About this exercise:
Everything from the line containing "right shoulder: (112, 113)" to the end of the listing is to be set down exactly, both ends included, and nothing before it.

Data records:
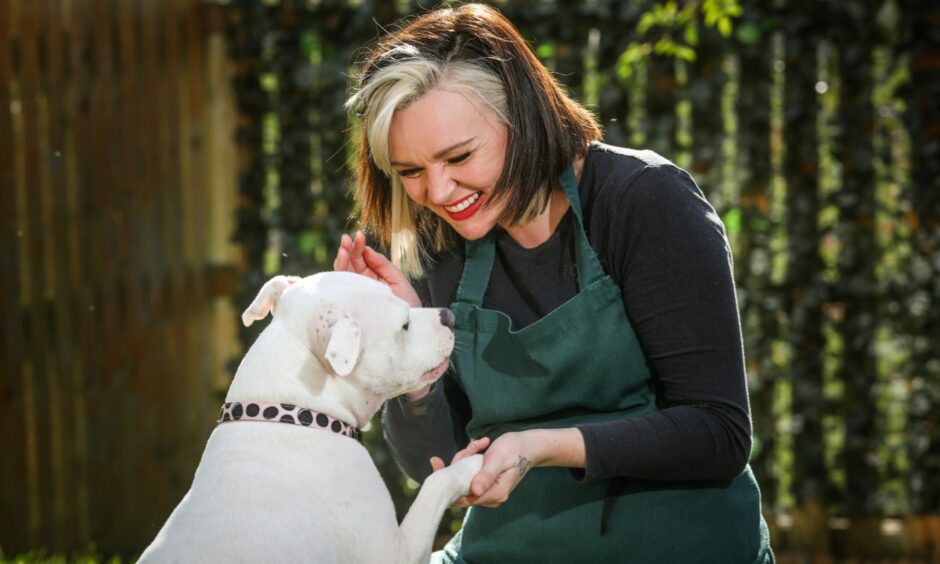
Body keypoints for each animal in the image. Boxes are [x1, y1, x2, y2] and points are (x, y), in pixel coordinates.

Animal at [138, 270, 484, 560]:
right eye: (404, 325)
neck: (295, 414)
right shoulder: (395, 554)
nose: (449, 315)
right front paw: (473, 465)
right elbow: (436, 483)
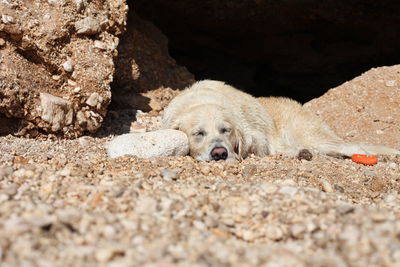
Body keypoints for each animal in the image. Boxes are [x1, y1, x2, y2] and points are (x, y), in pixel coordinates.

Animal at [161, 80, 398, 161]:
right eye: (198, 133)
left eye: (225, 130)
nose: (219, 153)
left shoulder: (255, 135)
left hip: (311, 135)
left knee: (354, 147)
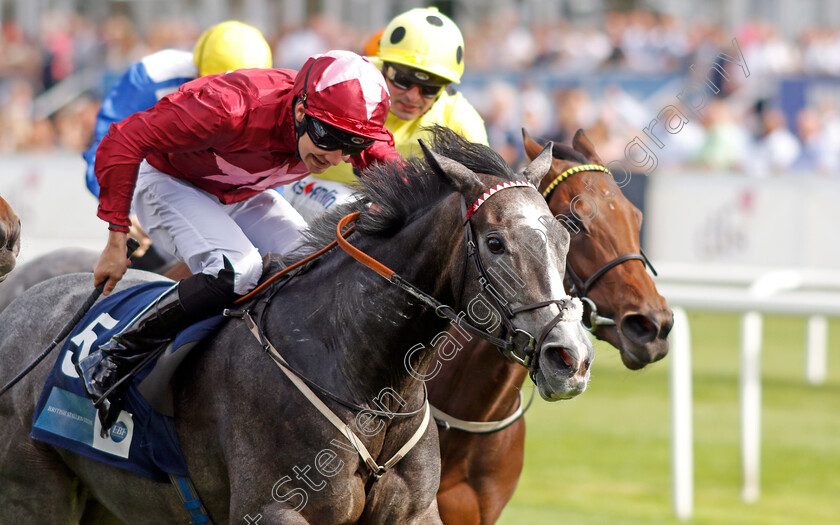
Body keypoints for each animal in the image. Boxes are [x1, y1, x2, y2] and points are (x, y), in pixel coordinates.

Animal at [0, 129, 592, 520]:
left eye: (565, 237)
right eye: (495, 243)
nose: (571, 358)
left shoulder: (417, 511)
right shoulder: (279, 510)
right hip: (35, 495)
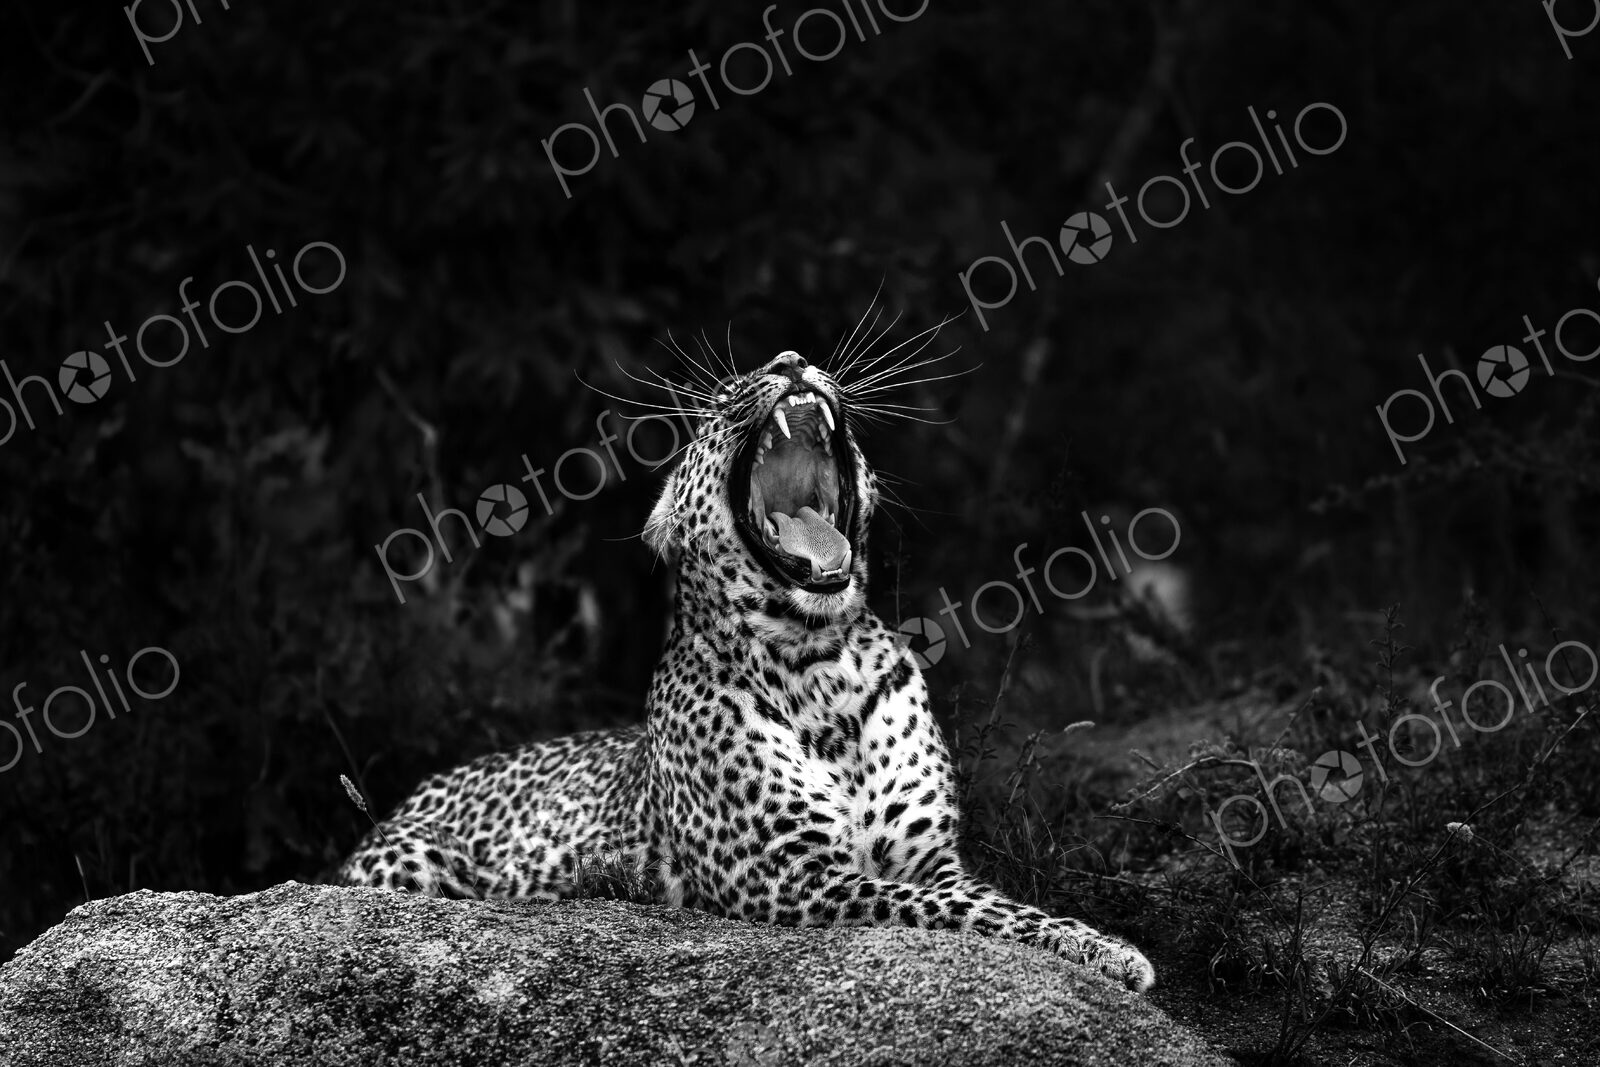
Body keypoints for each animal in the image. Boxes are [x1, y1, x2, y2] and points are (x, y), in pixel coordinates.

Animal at [338, 344, 1155, 992]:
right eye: (717, 404)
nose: (790, 358)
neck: (824, 664)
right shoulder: (792, 878)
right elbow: (961, 909)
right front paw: (1111, 953)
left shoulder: (931, 858)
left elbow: (993, 899)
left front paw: (1098, 944)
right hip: (412, 866)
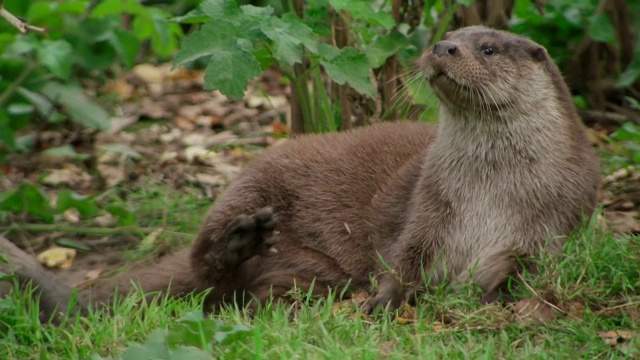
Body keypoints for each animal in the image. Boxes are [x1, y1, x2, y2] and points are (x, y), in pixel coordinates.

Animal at [89, 26, 600, 312]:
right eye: (453, 34)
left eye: (489, 48)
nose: (443, 47)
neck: (491, 189)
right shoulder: (427, 203)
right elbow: (402, 259)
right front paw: (383, 302)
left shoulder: (554, 219)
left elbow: (522, 268)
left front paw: (496, 299)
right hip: (253, 180)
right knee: (204, 263)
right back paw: (242, 239)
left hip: (314, 271)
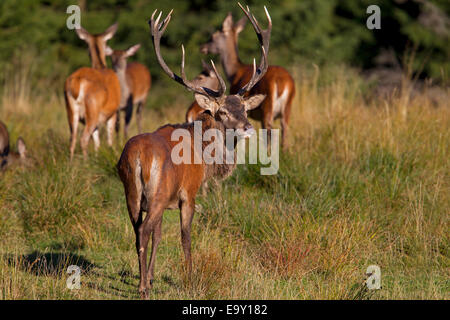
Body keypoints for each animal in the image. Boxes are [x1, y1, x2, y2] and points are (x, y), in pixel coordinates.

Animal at [64, 23, 121, 159]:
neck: (101, 66)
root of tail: (77, 80)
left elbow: (97, 142)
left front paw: (96, 157)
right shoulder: (112, 113)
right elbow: (109, 141)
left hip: (71, 110)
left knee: (72, 139)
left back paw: (71, 162)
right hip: (93, 109)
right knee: (83, 139)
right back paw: (85, 161)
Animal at [117, 5, 270, 300]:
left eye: (244, 109)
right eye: (223, 112)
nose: (247, 128)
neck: (205, 157)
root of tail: (139, 158)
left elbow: (160, 236)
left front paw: (152, 276)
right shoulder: (188, 192)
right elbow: (185, 236)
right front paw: (190, 279)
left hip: (133, 192)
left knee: (138, 229)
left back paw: (144, 282)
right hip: (157, 191)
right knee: (143, 231)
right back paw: (142, 289)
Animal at [200, 3, 296, 149]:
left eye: (213, 36)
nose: (203, 47)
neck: (234, 72)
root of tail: (281, 81)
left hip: (267, 107)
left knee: (269, 128)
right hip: (288, 106)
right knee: (285, 127)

Response to the task:
right shoulder: (112, 113)
right elbow: (109, 141)
left hip: (71, 110)
left knee: (72, 139)
left back paw: (71, 162)
right hip: (93, 109)
right knee: (83, 139)
right back paw: (85, 161)
Animal at [117, 5, 270, 300]:
left eye: (244, 109)
right eye: (223, 112)
nose: (247, 128)
neck: (205, 157)
root of tail: (139, 158)
left elbow: (160, 236)
left front paw: (152, 276)
right shoulder: (188, 192)
right elbow: (185, 236)
right front paw: (190, 279)
left hip: (133, 192)
left knee: (138, 229)
left back paw: (144, 282)
right hip: (157, 191)
right knee: (143, 231)
right back paw: (142, 289)
Animal at [200, 3, 296, 149]:
left eye: (213, 36)
nose: (203, 47)
neck: (234, 72)
root of tail: (281, 81)
left hip: (267, 107)
left knee: (269, 128)
right hip: (288, 106)
right knee: (285, 127)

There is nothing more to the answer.